Dataset entries:
+ + + + + + +

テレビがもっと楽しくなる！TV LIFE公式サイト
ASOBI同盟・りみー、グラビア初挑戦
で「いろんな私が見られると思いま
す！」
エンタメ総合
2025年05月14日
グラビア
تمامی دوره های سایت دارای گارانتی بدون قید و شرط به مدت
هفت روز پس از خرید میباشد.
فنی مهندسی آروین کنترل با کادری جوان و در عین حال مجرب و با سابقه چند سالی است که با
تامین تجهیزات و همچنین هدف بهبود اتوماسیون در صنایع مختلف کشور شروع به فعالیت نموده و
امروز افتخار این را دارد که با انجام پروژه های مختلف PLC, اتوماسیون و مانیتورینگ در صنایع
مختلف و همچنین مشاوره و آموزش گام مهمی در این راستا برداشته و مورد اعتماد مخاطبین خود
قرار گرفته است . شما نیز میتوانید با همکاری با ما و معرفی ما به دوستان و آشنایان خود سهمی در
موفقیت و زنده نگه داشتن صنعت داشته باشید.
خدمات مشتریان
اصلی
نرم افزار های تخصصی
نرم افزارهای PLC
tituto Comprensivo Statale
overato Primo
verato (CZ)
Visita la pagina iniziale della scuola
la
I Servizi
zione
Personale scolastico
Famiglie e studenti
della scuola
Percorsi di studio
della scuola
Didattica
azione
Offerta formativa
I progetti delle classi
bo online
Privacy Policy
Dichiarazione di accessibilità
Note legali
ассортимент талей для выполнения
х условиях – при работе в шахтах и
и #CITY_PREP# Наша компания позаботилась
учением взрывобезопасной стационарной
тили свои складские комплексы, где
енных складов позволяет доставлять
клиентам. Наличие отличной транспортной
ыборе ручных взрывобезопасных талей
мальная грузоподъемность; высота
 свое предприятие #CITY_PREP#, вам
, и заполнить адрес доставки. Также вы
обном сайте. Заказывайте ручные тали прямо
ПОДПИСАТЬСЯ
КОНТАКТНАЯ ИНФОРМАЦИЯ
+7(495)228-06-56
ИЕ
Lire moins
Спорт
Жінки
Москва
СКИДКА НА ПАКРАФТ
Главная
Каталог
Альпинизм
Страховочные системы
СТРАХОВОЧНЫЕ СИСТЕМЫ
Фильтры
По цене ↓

+ + + + + + +

PROBLEM REQUIREMENTS => Write out the lines from the very first one through the line containing "تامین تجهیزات و", both included, keeping each one unchanged.

RESULT FOR THIS EXERCISE =>
テレビがもっと楽しくなる！TV LIFE公式サイト
ASOBI同盟・りみー、グラビア初挑戦
で「いろんな私が見られると思いま
す！」
エンタメ総合
2025年05月14日
グラビア
تمامی دوره های سایت دارای گارانتی بدون قید و شرط به مدت
هفت روز پس از خرید میباشد.
فنی مهندسی آروین کنترل با کادری جوان و در عین حال مجرب و با سابقه چند سالی است که با
تامین تجهیزات و همچنین هدف بهبود اتوماسیون در صنایع مختلف کشور شروع به فعالیت نموده و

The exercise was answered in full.